Challenge 1: In the tuple sampling thread, update the passage starting at "Applied with minor" and ending at "could change anytime.", replacing "doubles" with "floating-point values".
Challenge 2: Condense the paragraph of the tuple sampling thread that begins "Applied with minor editorializations" into a bulleted list that keeps its main facts.

======== Document text

Re: Tuple sampling

Lists: pgsql-patches
From: Manfred Koizar <mkoi-pg(at)aon(dot)at>
To: pgsql-patches(at)postgresql(dot)org
Subject: Tuple sampling
Date: 2004-05-22 22:59:49
Message-ID: 1tkva0h547jhomsasujt2qs7gcgg0gtvrp@email.aon.at
Views: Raw Message | Whole Thread | Download mbox | Resend email
Lists: pgsql-patches

This patch implements the new tuple sampling method as discussed on
-hackers and -performance a few weeks ago.

"Large DB" -hackers 2004-04-02
"query slows down with more accurate stats" -perform 2004-04-13
"Tuple sampling" -hackers 2004-04-19

Servus
Manfred

Attachment Content-Type Size
unknown_filename text/plain 20.1 KB

From: Tom Lane <tgl(at)sss(dot)pgh(dot)pa(dot)us>
To: Manfred Koizar <mkoi-pg(at)aon(dot)at>
Cc: pgsql-patches(at)postgresql(dot)org
Subject: Re: Tuple sampling
Date: 2004-05-23 21:32:36
Message-ID: 28169.1085347956@sss.pgh.pa.us
Views: Raw Message | Whole Thread | Download mbox | Resend email
Lists: pgsql-patches

Manfred Koizar <mkoi-pg(at)aon(dot)at> writes:
> This patch implements the new tuple sampling method as discussed on
> -hackers and -performance a few weeks ago.

Applied with minor editorializations. AFAICS get_next_S() needs to be
called with the number of tuples already processed, which means you were
off-by-one --- this surely makes only a trivial difference in the
probabilities, but if we are going to use Vitter's algorithm then we may
as well get it right. Also, I took out the TupleCount typedef and went
back to using doubles for the tuple counts; this is more consistent with
the coding style used elsewhere, and I really doubt that it's any
slower. (The datatype conversions induced inside get_next_S are likely
to outweigh any savings from counting by ints, on most modern hardware.)
Plus the justification for assuming it couldn't overflow seems weak to
me; the current limitation to 300000 requested sample rows is very
arbitrary and could change anytime.

================
======== Dataset extract

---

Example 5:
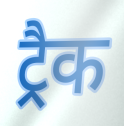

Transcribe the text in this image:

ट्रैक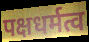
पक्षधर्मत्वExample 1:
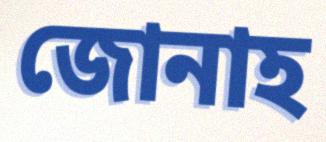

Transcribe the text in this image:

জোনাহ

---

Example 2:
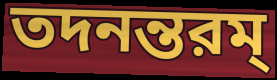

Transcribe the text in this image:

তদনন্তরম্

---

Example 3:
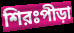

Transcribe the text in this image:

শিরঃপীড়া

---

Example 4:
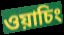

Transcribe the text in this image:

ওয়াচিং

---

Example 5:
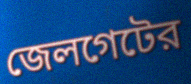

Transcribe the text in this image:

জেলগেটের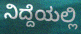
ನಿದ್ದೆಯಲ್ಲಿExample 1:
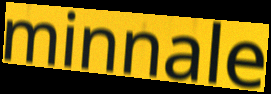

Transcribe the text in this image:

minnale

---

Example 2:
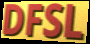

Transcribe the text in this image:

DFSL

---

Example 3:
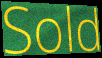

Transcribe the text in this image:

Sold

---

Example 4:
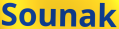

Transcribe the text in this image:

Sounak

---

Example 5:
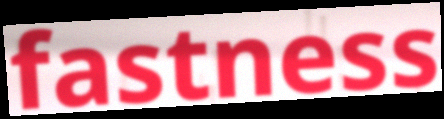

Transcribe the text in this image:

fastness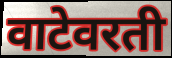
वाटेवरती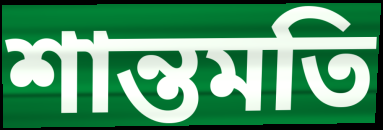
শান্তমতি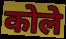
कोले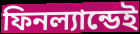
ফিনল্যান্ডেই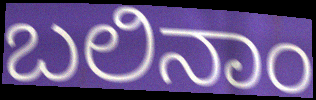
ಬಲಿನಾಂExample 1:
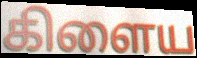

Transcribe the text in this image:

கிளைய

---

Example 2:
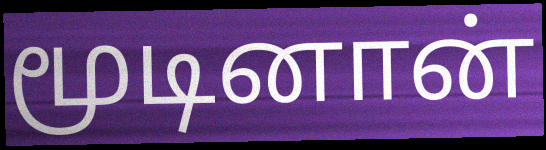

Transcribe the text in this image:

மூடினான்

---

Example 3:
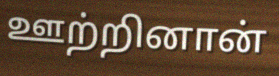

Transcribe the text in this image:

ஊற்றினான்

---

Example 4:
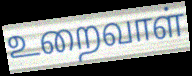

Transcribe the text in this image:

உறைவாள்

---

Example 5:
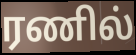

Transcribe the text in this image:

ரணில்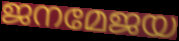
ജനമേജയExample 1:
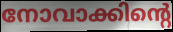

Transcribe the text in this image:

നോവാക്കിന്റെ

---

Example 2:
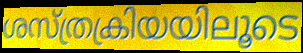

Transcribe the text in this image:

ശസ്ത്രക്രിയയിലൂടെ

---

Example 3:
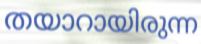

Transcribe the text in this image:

================
======== Dataset extract

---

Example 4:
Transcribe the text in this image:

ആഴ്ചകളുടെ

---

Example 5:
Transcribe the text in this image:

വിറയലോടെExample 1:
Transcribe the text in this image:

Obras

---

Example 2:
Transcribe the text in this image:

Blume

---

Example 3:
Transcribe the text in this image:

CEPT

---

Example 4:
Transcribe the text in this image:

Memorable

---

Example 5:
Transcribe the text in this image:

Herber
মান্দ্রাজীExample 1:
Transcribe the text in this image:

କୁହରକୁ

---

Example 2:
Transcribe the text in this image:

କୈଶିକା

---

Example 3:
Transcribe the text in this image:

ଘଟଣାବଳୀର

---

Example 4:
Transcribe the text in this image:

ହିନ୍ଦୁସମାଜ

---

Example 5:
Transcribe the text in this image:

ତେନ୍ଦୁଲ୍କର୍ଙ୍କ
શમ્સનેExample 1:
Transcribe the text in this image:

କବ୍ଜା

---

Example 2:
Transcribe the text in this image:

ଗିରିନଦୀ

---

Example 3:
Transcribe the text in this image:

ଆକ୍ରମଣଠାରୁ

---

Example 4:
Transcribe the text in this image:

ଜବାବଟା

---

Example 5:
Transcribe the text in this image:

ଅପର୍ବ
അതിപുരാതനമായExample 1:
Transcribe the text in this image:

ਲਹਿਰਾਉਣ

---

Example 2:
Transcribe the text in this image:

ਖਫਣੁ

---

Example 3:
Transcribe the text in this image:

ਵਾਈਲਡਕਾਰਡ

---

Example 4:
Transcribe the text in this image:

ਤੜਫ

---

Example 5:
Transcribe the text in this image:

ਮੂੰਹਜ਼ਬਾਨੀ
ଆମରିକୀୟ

================

Written solution 1:
Applied with minor editorializations. AFAICS get_next_S() needs to be
called with the number of tuples already processed, which means you were
off-by-one --- this surely makes only a trivial difference in the
probabilities, but if we are going to use Vitter's algorithm then we may
as well get it right. Also, I took out the TupleCount typedef and went
back to using floating-point values for the tuple counts; this is more consistent with
the coding style used elsewhere, and I really doubt that it's any
slower. (The datatype conversions induced inside get_next_S are likely
to outweigh any savings from counting by ints, on most modern hardware.)
Plus the justification for assuming it couldn't overflow seems weak to
me; the current limitation to 300000 requested sample rows is very
arbitrary and could change anytime.

Written solution 2:
- The patch was applied with minor editorializations.
- get_next_S() needs to be called with the number of tuples already processed, so the patch was off by one. The effect on the probabilities is trivial, but if Vitter's algorithm is used, it should be right.
- The TupleCount typedef was removed, and tuple counts went back to doubles. This is more consistent with the coding style used elsewhere and is unlikely to be slower, because the datatype conversions inside get_next_S probably outweigh any savings from counting by ints on most modern hardware.
- The justification for assuming the count couldn't overflow is weak. The current limit of 300000 requested sample rows is arbitrary and could change anytime.